The key to making this work is having enough event volume for the network's algorithm to optimize effectively. Most networks require 50-100 conversion events per week per ad set to exit the learning phase. If your post-install event is too rare, like a high-value subscription that only 2% of users complete, the algorithm will not have enough signal to optimize. In these cases, use a more frequent proxy event that correlates with your ultimate goal. Optimizing toward trial starts rather than paid conversions, for example, gives the algorithm more data while still improving user quality compared to install optimization.

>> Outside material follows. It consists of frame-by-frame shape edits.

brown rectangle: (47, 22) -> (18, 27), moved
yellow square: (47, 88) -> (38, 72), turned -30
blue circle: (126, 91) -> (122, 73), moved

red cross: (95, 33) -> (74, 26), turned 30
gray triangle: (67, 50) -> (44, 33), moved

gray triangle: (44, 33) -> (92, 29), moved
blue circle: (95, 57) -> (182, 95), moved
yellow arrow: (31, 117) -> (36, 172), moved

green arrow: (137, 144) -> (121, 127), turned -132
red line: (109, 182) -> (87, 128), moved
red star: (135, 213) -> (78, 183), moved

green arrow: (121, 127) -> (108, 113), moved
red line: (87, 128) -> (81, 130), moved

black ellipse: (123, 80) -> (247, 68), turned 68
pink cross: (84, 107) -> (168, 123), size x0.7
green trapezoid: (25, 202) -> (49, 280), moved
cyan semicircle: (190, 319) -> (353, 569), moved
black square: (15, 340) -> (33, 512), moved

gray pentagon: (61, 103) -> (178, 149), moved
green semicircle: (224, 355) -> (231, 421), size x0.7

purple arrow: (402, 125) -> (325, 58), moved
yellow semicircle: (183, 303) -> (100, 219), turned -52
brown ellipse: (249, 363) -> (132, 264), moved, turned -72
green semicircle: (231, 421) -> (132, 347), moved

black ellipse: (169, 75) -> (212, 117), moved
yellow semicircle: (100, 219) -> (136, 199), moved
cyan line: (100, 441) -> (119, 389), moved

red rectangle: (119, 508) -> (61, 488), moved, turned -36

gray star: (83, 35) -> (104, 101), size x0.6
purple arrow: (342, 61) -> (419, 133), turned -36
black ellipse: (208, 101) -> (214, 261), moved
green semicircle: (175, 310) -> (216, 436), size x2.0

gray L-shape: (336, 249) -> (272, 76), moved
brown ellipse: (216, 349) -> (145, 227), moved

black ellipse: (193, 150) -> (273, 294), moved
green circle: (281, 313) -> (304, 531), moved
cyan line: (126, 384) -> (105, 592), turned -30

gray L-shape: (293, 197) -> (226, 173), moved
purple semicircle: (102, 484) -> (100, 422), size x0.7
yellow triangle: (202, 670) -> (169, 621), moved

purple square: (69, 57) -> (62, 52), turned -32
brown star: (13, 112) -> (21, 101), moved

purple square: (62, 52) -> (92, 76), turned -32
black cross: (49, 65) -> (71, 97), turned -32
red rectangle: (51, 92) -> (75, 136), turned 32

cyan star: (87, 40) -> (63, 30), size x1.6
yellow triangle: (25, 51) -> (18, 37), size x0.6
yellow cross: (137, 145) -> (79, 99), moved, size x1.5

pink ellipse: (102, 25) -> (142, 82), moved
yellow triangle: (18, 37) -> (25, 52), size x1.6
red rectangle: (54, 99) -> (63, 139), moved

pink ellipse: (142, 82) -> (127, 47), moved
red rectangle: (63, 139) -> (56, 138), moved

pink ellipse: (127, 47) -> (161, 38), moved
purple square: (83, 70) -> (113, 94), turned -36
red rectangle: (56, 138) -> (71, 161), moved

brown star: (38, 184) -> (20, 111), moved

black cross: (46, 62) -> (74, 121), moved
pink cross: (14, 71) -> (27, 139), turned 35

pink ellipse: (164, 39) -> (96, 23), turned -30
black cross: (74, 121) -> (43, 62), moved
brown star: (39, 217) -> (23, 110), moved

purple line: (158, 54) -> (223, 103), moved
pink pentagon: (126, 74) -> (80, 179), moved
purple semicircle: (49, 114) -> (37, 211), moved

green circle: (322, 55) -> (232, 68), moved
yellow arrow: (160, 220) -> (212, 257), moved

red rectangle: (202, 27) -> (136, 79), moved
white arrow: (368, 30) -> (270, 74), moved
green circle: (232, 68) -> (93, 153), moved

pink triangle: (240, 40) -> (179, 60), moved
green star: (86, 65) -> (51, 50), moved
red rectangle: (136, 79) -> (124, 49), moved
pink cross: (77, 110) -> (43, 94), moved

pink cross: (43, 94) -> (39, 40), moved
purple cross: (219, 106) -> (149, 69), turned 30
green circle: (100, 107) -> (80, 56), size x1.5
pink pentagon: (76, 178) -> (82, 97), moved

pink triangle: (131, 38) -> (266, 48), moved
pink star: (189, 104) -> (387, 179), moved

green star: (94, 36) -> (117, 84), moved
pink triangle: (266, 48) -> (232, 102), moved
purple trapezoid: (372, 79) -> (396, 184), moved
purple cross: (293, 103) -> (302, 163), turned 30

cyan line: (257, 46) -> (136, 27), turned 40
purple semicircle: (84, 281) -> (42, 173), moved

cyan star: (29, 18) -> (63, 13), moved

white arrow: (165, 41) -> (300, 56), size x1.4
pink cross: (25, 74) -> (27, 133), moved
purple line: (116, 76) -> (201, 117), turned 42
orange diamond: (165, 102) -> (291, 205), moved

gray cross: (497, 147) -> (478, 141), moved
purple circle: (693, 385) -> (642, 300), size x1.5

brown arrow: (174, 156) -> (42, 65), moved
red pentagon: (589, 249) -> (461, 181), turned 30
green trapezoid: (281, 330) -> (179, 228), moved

Privacy Considerations and SKAN Events
Post-install event tracking faces the same privacy constraints as install attribution, with additional complexity. On iOS, SKAN's conversion value system is the primary mechanism for communicating post-install behavior in a privacy-preserving way. You get 6 bits (values 0-63) to encode the user's post-install activity into a single number that Apple includes in the attribution postback.
Designing an effective conversion value schema requires careful prioritization. With only 64 possible values, you cannot encode every event. Most teams use a tiered approach: lower values represent early funnel events (registration, onboarding), middle values represent engagement milestones (first session, feature usage), and higher values represent monetization events (purchase, subscription). The schema should be designed so that higher values always represent more valuable users, enabling networks to optimize toward the highest conversion values.
SKAN 4.0 introduced multiple postback windows and coarse conversion values, adding more flexibility but also more complexity. The first postback arrives 24-48 hours after install with fine-grained values. Second and third postbacks arrive later with coarser data. This multi-window approach lets you capture both early activation signals and longer-term engagement patterns, but it requires careful schema design to extract maximum value from each postback window. Teams that invest in thoughtful SKAN conversion value mapping consistently outperform those that treat it as an afterthought.